*** INPUT MATERIAL Section Begins ***

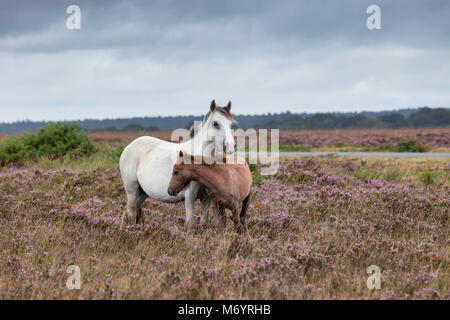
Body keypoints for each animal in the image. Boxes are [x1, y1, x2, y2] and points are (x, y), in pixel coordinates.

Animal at [118, 100, 237, 228]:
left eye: (230, 124)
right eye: (215, 123)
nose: (230, 145)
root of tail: (129, 147)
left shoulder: (206, 198)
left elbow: (204, 223)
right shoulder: (190, 196)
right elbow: (189, 223)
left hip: (142, 193)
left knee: (127, 213)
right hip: (132, 190)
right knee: (131, 214)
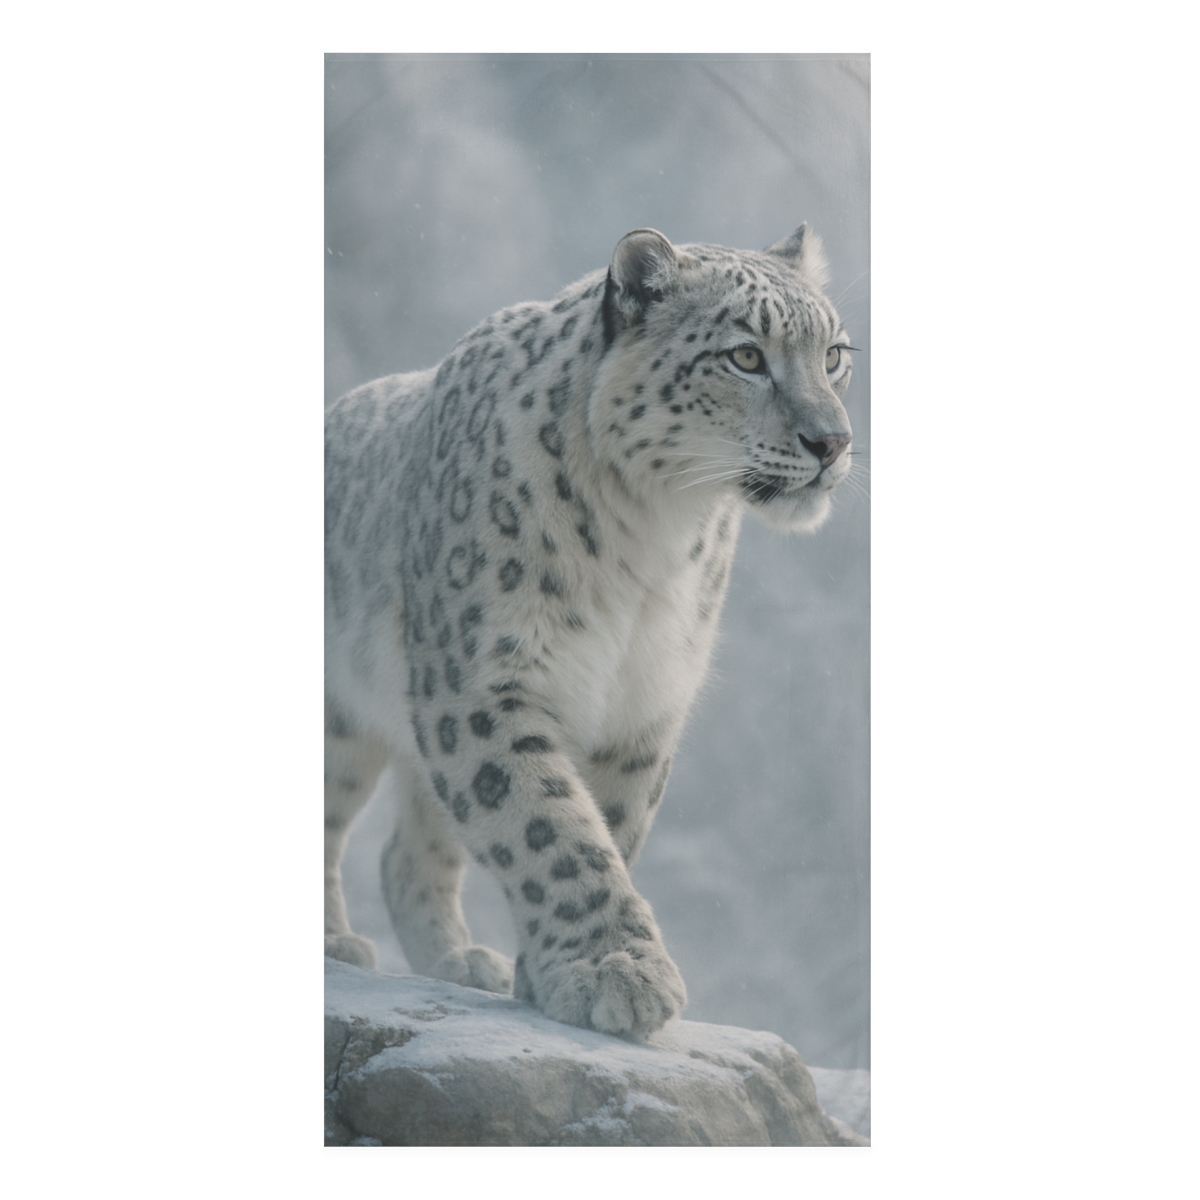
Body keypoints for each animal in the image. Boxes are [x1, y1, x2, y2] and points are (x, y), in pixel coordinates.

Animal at [325, 224, 856, 1039]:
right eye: (745, 356)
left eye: (834, 354)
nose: (833, 441)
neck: (652, 537)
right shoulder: (483, 684)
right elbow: (548, 826)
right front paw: (618, 972)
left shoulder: (644, 702)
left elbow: (605, 824)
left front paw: (557, 973)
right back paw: (336, 942)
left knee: (410, 849)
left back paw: (459, 960)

*** INPUT MATERIAL Section Ends ***

Pull out every line above that holds the word "elbow".

left elbow: (204, 223)
right elbow: (189, 223)
right elbow: (548, 826)
left elbow: (605, 824)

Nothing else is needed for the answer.